3.2. The Influence of Environmental Factors on the Distribution of Trichiurus japonicus

The temporal and spatial differences of environmental factors are one of the main reasons for the temporal and spatial changes of fish resources, and fish usually distribute along the distribution characteristics according to environmental gradients [43]. In this study, the distribution characteristics of Trichiurus japonicus and its relationship with environmental factors were analyzed by random forest model. It was found that environmental factors have different effects on the distribution of Trichiurus japonicus in different seasons, and SWD, SSS and SBT are relatively important.
Water temperature is a very important environmental factor, which can directly affect the growth, development, reproduction, metabolism, migration and distribution of marine organisms and other ecological processes [44]. As a warm-temperate fish clustered near the bottom, the growth and reproduction of Trichiurus japonicus are directly affected by water temperature, so its distribution area will also be affected by water temperature [45,46,47]. Wang[45,46] found that the increase of water temperature is not only beneficial to the gonad development and maturity of Trichiurus japonicus, but also can increase the feed supply of Trichiurus japonicus. The fluctuation of Trichiurus japonicus catch in the East China Sea is significantly related to the sea surface temperature; Yuan[47] found that the hot spots of Trichiurus japonicus in the East China Sea will move adaptively with the first mode change of sea surface temperature, and they are all close to the left waters of the northern branch of Kuroshio; You[48] found that the bottom water temperature of the central fishing ground of Zhoushan fishing ground in summer flood was between 16℃ and 22℃, and the temperature at that time might be lower than now earlier in this research year, and this research only studied Trichiurus japonicus in summer flood, so the result was different from this research. It was found that the relative resources of Trichiurus japonicus were small when SST was less than 24.8℃, and obviously fluctuated and rose above 24.8℃, reaching the maximum at 27℃. SBT is small when it is less than 22.2 C, gradually increases when it is higher than 22.2 C, and reaches the maximum at 23.8 C, which indicates that Trichiurus japonicus has certain requirements on water temperature and is suitable for its survival in a certain temperature range.

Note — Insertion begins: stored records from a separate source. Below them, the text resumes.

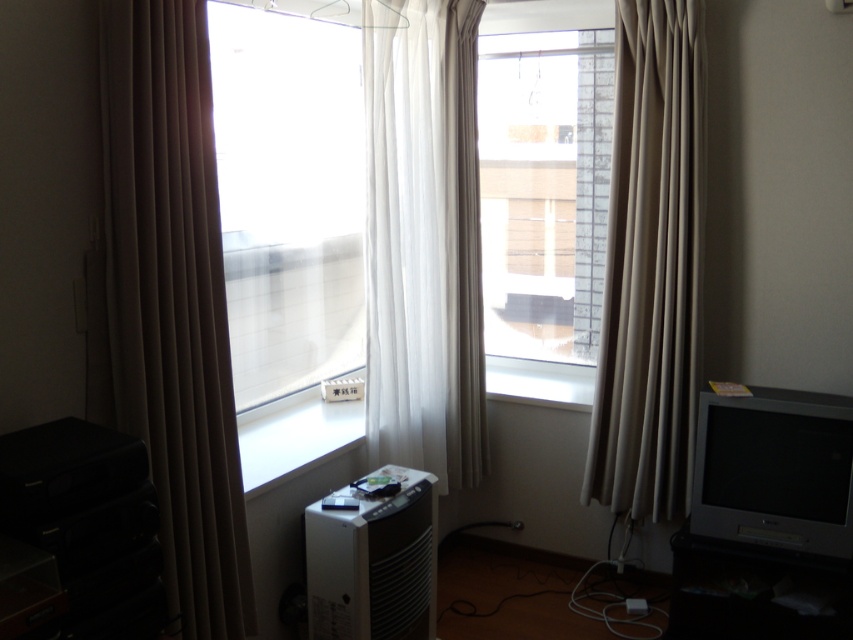
Can you confirm if transparent plastic window at center is positioned to the right of transparent glass window at center?

No, transparent plastic window at center is not to the right of transparent glass window at center.

Between transparent plastic window at center and transparent glass window at center, which one is positioned lower?

transparent plastic window at center is lower down.

Which is behind, point (270, 240) or point (602, 131)?

Positioned behind is point (602, 131).

Locate an element on the screen. transparent plastic window at center is located at coordinates (288, 196).

Is beige fabric curtain at left in front of transparent glass window at center?

Yes, it is in front of transparent glass window at center.

Is beige fabric curtain at left to the left of transparent glass window at center from the viewer's perspective?

Yes, beige fabric curtain at left is to the left of transparent glass window at center.

The image size is (853, 640). Describe the element at coordinates (173, 304) in the screenshot. I see `beige fabric curtain at left` at that location.

You are a GUI agent. You are given a task and a screenshot of the screen. Output one action in this format:
    pyautogui.click(x=<x>, y=<y>)
    Task: Click on the beige fabric curtain at left
    This screenshot has width=853, height=640.
    Given the screenshot: What is the action you would take?
    pyautogui.click(x=173, y=304)

Can you confirm if white sheer curtain at center is smaller than beige fabric curtain at right?

No.

Between white sheer curtain at center and beige fabric curtain at right, which one has more height?

With more height is white sheer curtain at center.

Find the location of `white sheer curtain at center`. white sheer curtain at center is located at coordinates (422, 237).

The image size is (853, 640). I want to click on white sheer curtain at center, so click(422, 237).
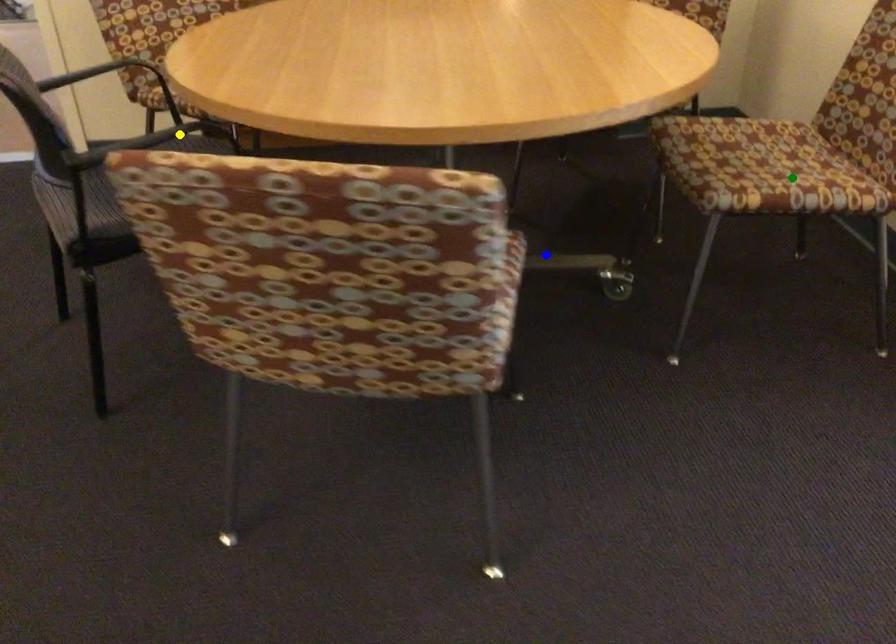
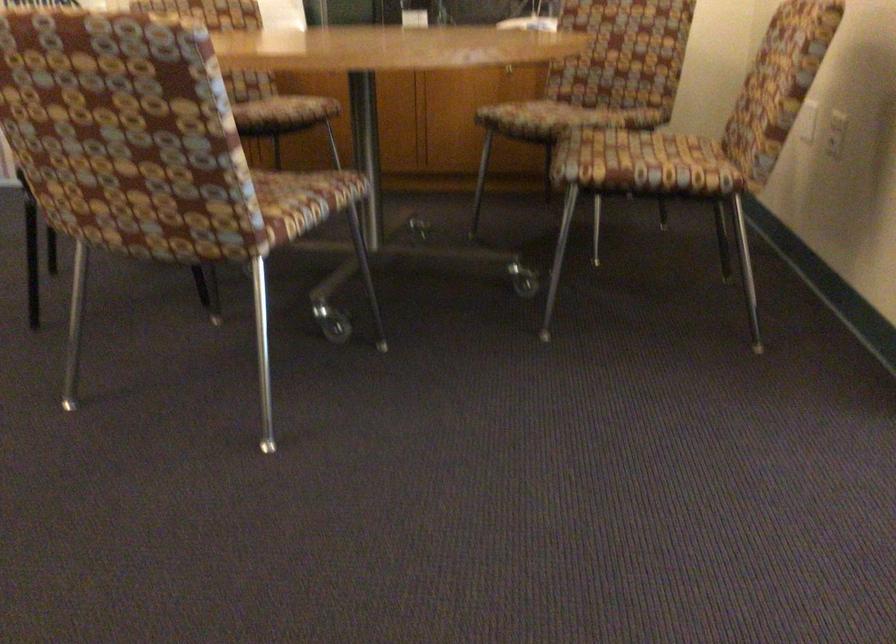
I am providing you with two images of the same scene from different viewpoints. Three points are marked in image1. Which point corresponds to a part or object that is occluded in image2?In image1, three points are marked. Which of them correspond to a part or object that is occluded in image2?Among the three points shown in image1, which one corresponds to a part or object that is no longer visible due to occlusion in image2?

blue point, yellow point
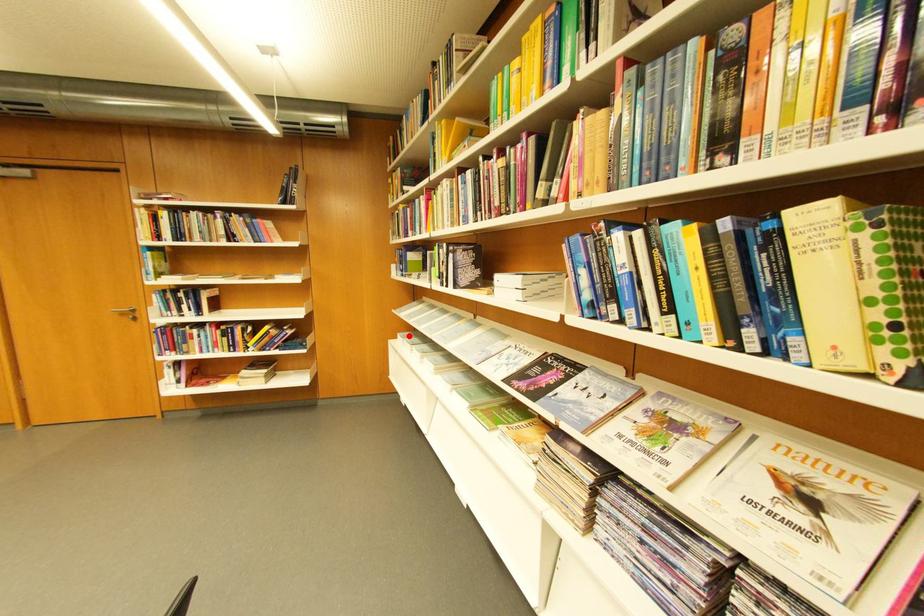
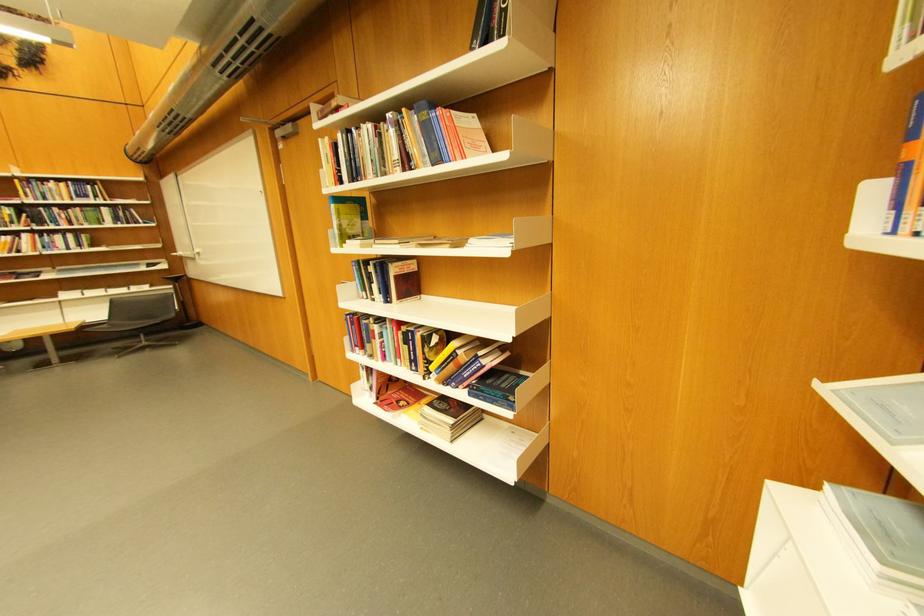
Question: I am providing you with two images of the same scene from different viewpoints. A red point is shown in image1. For the corresponding object point in image2, is it positioned nearer or farther from the camera?

Choices:
 (A) Nearer
 (B) Farther

Answer: (A)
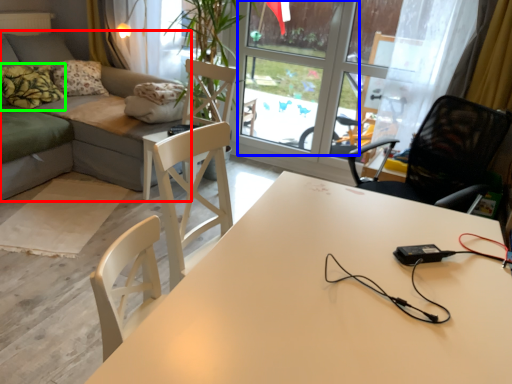
Question: Which object is the closest to the studio couch (highlighted by a red box)? Choose among these: window screen (highlighted by a blue box) or pillow (highlighted by a green box).

Choices:
 (A) window screen
 (B) pillow

Answer: (B)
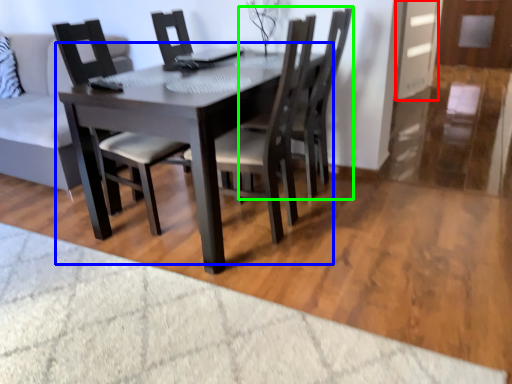
Question: Which object is positioned closest to glass door (highlighted by a red box)? Select from kitchen & dining room table (highlighted by a blue box) and chair (highlighted by a green box).

Choices:
 (A) kitchen & dining room table
 (B) chair

Answer: (B)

The relative resources of Trichiurus japonicus reached the maximum when SBT was 23.8℃, which indicated that the water temperature was suitable for Trichiurus japonicus survival. In the SBT range of 22.2 C ~ 24.2 C, the relative resources of Trichiurus japonicus are relatively large, and this temperature range is the suitable water temperature range for its life.
As one of the important environmental factors affecting the spatial and temporal distribution of marine life, salinity can affect the spatial distribution of marine life to a certain extent [49]. Previous studies have found that the fishing season of Trichiurus japonicus is directly affected by salinity [48,50]. You[48] found that the central fishing ground of Trichiurus japonicus in Zhoushan fishing ground is located near the 34‰ isosalinity line; Zhu[50] and others found that the zonal fluctuation of 34‰ isosalinity line was obviously related to the fishing ground in central Zhejiang in winter flood. Wang[51] found that sea surface salinity has a significant influence on the change of Trichiurus japonicus catch in Zhejiang sea area, and the Trichiurus japonicus catch shows a linear upward trend with the increase of sea surface salinity. The above research is earlier, which may lead to a gap between the results and the results of this study. This study found that the relative resources of Trichiurus japonicus were higher when SSS was less than 31.2‰, and lower after SSS was more than 31.2‰. It is higher when SBS is less than 33.3‰ and lower when SBS is more than 33.3‰, indicating that salinity will affect the distribution of Trichiurus japonicus resources. Too high or too low salinity in seawater may affect the osmotic pressure adjustment and oxygen consumption of Trichiurus japonicus, thus affecting its growth. The normal growth of Trichiurus japonicus needs to be carried out within a certain salinity range.
Water depth affects the changes of factors such as light, pressure and dissolved oxygen, and can indirectly affect the habitat distribution of marine life and its bait [13]. Water depth is closely related to water mass movement of fish community, processes related to fish life history (predation and competition) and bottom sediments [52]. Some studies have found that the depth of seawater directly affects the temporal and spatial changes of hydrological factors such as temperature, salinity and transparency, thus directly affecting the distribution of organisms and the aggregation of fish [18]. Hu[53] found that water depth is one of the main factors affecting the diversity of fish communities in Trichiurus japonicus reserve in spring and autumn; Zhang[54] found that water depth is one of the main environmental factors affecting the distribution of fish in the coastal waters of the Yangtze River Estuary, and the diversity of fish community and the distribution of fish may affect the feeding of Trichiurus japonicus, thus affecting the relative resources of Trichiurus japonicus to some extent. The above research results are similar to this study. In this study, the relative resources of Trichiurus japonicus showed an upward trend when SWD was less than 72 m, and a slow downward trend after SWD was higher than 72 m. This is consistent with Trichiurus japonicus's habit of clustering near the bottom, which shows that there is the most suitable habitat environment for Trichiurus japonicus in the sea area with water depth less than 72 m.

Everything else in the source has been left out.